PERINTAH LATIHAN:
A - Dalam berita tentang netralitas ASN dalam pilkada, kapan pilkada serentak dilaksanakan?
B - Tolong kutip dari berita tentang netralitas ASN dalam pilkada bagian antara "Kupang (AntaraNews NTT)" dan "murni seperti TNI/Polri.", termasuk kedua ujungnya.

***** PETIKAN TEKS *****

Kupang (AntaraNews NTT) - Pengamat otonomi daerah dari Universitas Katolik Widya Mandira Kupang Mikhael Tomi Susu berpendapat, netralitas aparatur sipil negara (ASN) dalam pilkada tidak perlu diatur secara khusus atau disamakan dengan TNI/Polri.

"Tidak perlu aturan agar ASN netral. Ini merupakan proses belajar dalam berdemokrasi bagi ASN," kata Tomi Susu kepada Antara di Kupang, Rabu (2/5), terkait netralitas ASN dalam pilkada, dan perlukah ada aturan yang mengatur ASN netral murni seperti TNI/Polri.

Menteri Dalam Negeri pada peringatan HUT ke-22 Kota Kupang meminta aparat sipil negara (ASN) bersikap netral dalam menghadapi pilkada serentak pada 27 Juni 2018.

Dia mengatakan, hal yang paling penting adalah lembaga kehormatan seperti Bawaslu, Ombudsman dan lembaga-lembaga independen mengontrol obyektivitas ASN. Selain meminimalisir ASN menjadi partisan, menindak tegas pelanggaran ASN terhadap kewajiban netral tersebut sesuai dengan aturan.

"Jika dibuat regulasi agar ASN dicabut hak memilih maka akan berdampak pada banyak hal lain, seperti linier dengan pencabutan hak memilih akan juga berkonsekuensi pencabutan hak dipilih," katanya.

Pada dimensi berikutnya, ASN adalah instrumen atau aparatur yang melaksanakan kebijakan-kebijakan politis. "Jika ASN tidak memilih, bagaimana dengan risiko-risiko yang mungkin ditimbulkan pada saat implementasi kebijakan politis," katanya dalam nada tanya.

***** MATERI YANG DITAMPILKAN *****

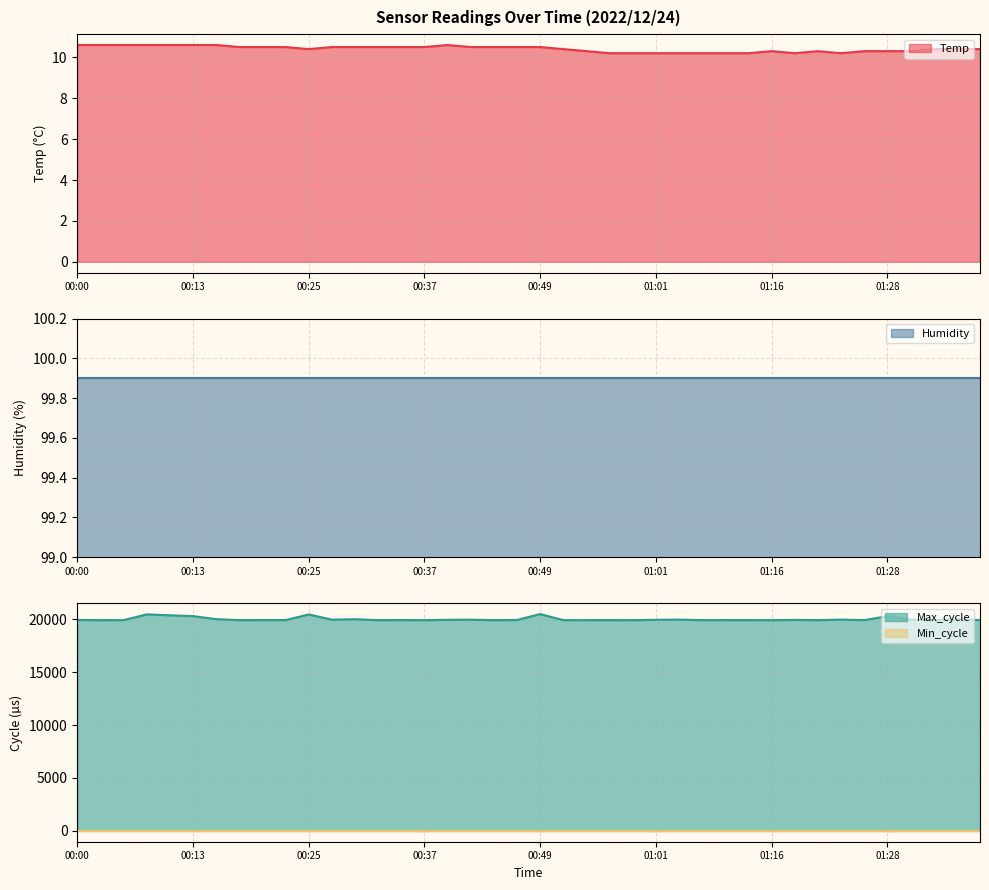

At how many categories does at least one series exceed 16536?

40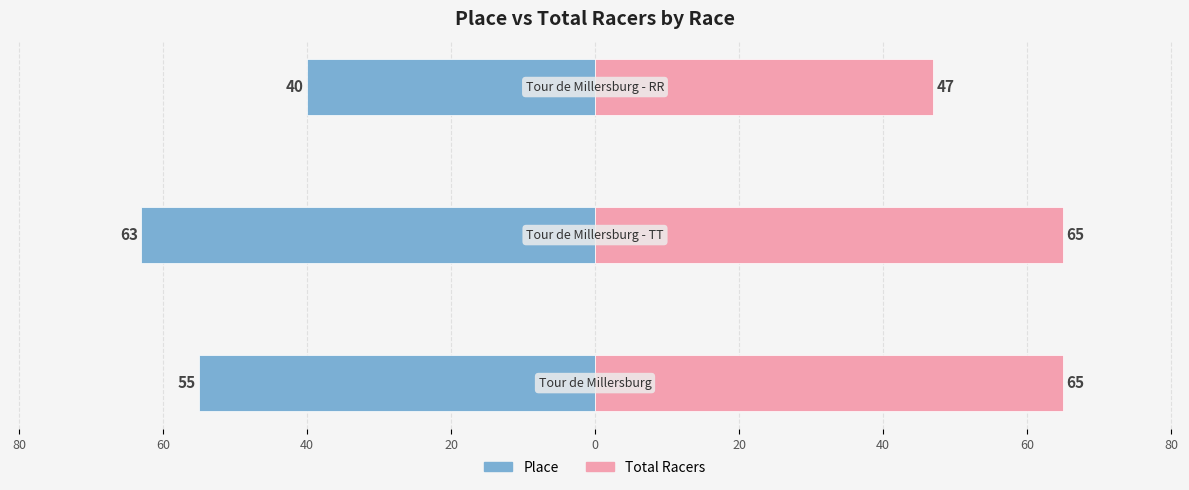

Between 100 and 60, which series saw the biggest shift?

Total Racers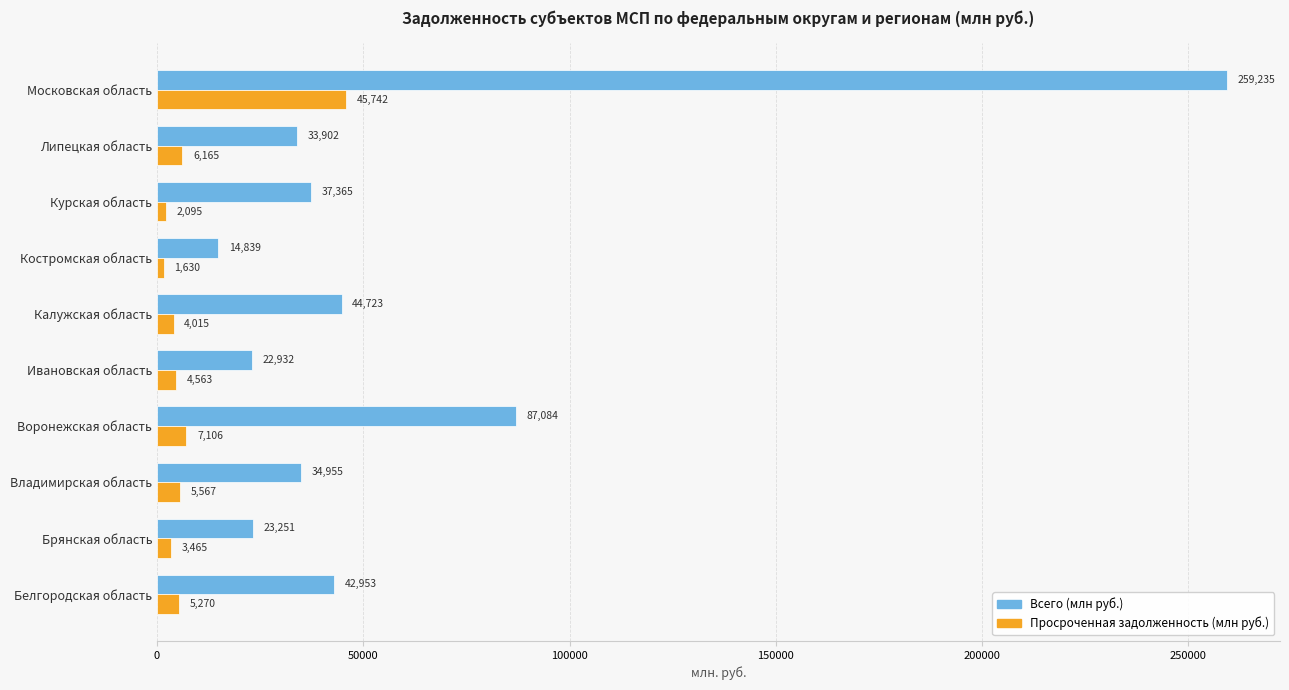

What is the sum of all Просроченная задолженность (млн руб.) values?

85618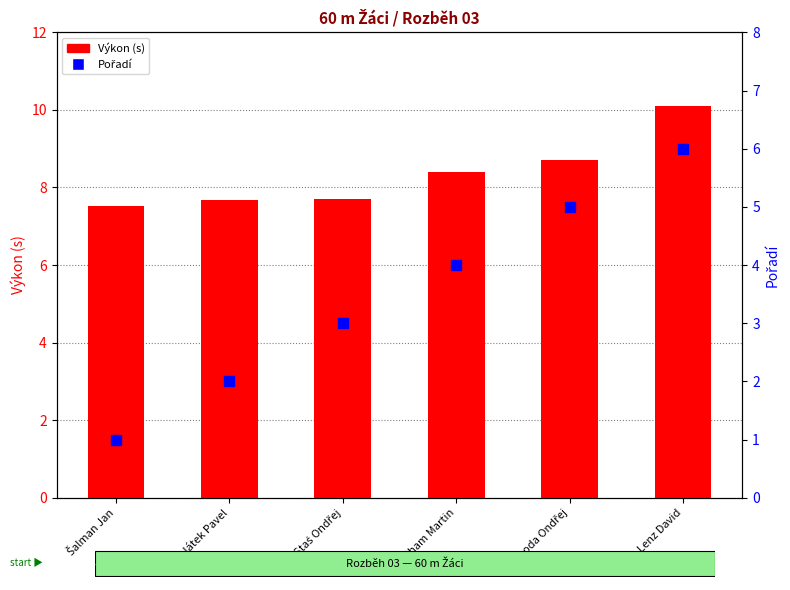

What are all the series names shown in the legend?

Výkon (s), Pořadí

*****

JAWABAN PER BUTIR:
A - Pada 27 Juni 2018.

B -
Kupang (AntaraNews NTT) - Pengamat otonomi daerah dari Universitas Katolik Widya Mandira Kupang Mikhael Tomi Susu berpendapat, netralitas aparatur sipil negara (ASN) dalam pilkada tidak perlu diatur secara khusus atau disamakan dengan TNI/Polri.

"Tidak perlu aturan agar ASN netral. Ini merupakan proses belajar dalam berdemokrasi bagi ASN," kata Tomi Susu kepada Antara di Kupang, Rabu (2/5), terkait netralitas ASN dalam pilkada, dan perlukah ada aturan yang mengatur ASN netral murni seperti TNI/Polri.